2. ISSUE-WISE DETAILED ANALYSIS
Issue (i) & (ii): Validity of reopening when reasons alleged bogus LTCG but assessee had disclosed STCG and paid tax
Legal framework (as discussed in the judgment): The Court examined the requirement that reopening must be supported by "tangible material" and that the recorded reasons must have a "live link" with the formation of belief of escapement of income.
Interpretation and reasoning: The Court found that the reopening was triggered on information alleging that the assessee booked bogus LTCG in a specified scrip and routed unaccounted income. However, on examining the return of income and record, the Court noted that the assessee had not claimed any LTCG on sale of shares during the year; instead, the assessee had disclosed STCG and paid tax. On these facts, the Court held that the very foundation of the recorded reasons-escapement due to bogus LTCG-was factually incorrect. Since the income item (STCG) had already been recorded in the books and offered to tax, it could not be treated as having "escaped assessment" on the stated premise. The Court further held that the reasons were recorded on wrong factual premises, lacked a live link to escapement, and reflected borrowed satisfaction/absence of application of mind. The Court also noted that reopening information was not provided to the assessee.
Conclusion: The Court concluded that the reassessment was reopened on incorrect facts and incorrect presumption, with defective reasons lacking the required nexus; consequently, the reassessment proceedings were quashed.

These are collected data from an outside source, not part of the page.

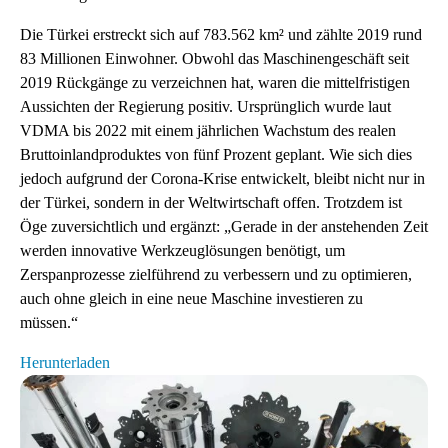
Die Türkei erstreckt sich auf 783.562 km² und zählte 2019 rund
83 Millionen Einwohner. Obwohl das Maschinengeschäft seit
2019 Rückgänge zu verzeichnen hat, waren die mittelfristigen
Aussichten der Regierung positiv. Ursprünglich wurde laut
VDMA bis 2022 mit einem jährlichen Wachstum des realen
Bruttoinlandproduktes von fünf Prozent geplant. Wie sich dies
jedoch aufgrund der Corona-Krise entwickelt, bleibt nicht nur in
der Türkei, sondern in der Weltwirtschaft offen. Trotzdem ist
Öge zuversichtlich und ergänzt: „Gerade in der anstehenden Zeit
werden innovative Werkzeuglösungen benötigt, um
Zerspanprozesse zielführend zu verbessern und zu optimieren,
auch ohne gleich in eine neue Maschine investieren zu
müssen.“
Herunterladen
[Translate to Deutschland:]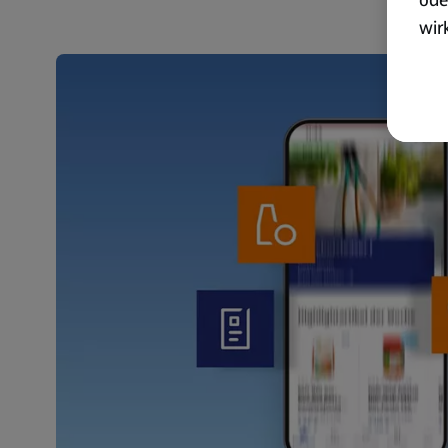
wir
akt
wer
Weit
Dat
Übe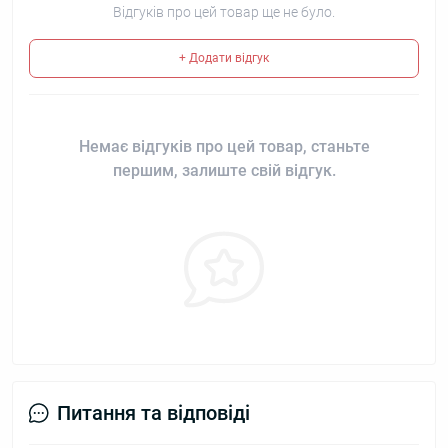
Відгуків про цей товар ще не було.
+ Додати відгук
Немає відгуків про цей товар, станьте
першим, залиште свій відгук.
Питання та відповіді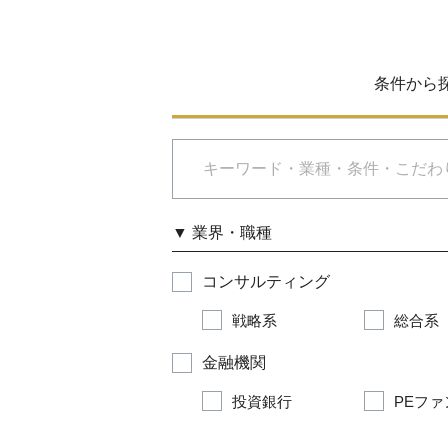
条件から
▼
業界・職種
コンサルティング
戦略系
総合系
金融機関
投資銀行
PEファ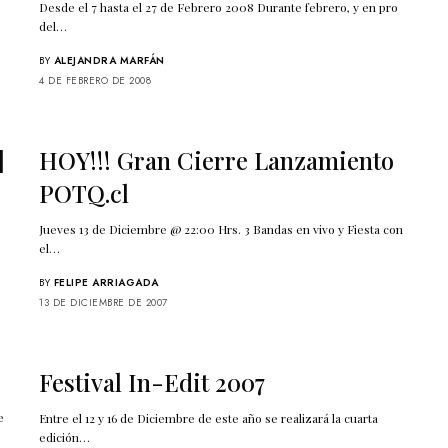
Desde el 7 hasta el 27 de Febrero 2008 Durante febrero, y en pro
del…
BY
ALEJANDRA MARFÁN
4 DE FEBRERO DE 2008
]
HOY!!! Gran Cierre Lanzamiento
POTQ.cl
Jueves 13 de Diciembre @ 22:00 Hrs. 3 Bandas en vivo y Fiesta con
el…
BY
FELIPE ARRIAGADA
13 DE DICIEMBRE DE 2007
Festival In-Edit 2007
e
Entre el 12 y 16 de Diciembre de este año se realizará la cuarta
edición…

Issue (iii): Effect of quashing reassessment on section 68 addition and other matters
Interpretation and reasoning: Having quashed the reassessment itself, the Court held that challenges to the merits of the addition made in the reassessment (including the addition of sale consideration as unexplained cash credit under section 68) did not require determination.
Conclusion: All other issues on merits of the additions and consequential matters in the impugned reassessment were treated as academic and infructuous, and the appeal was allowed.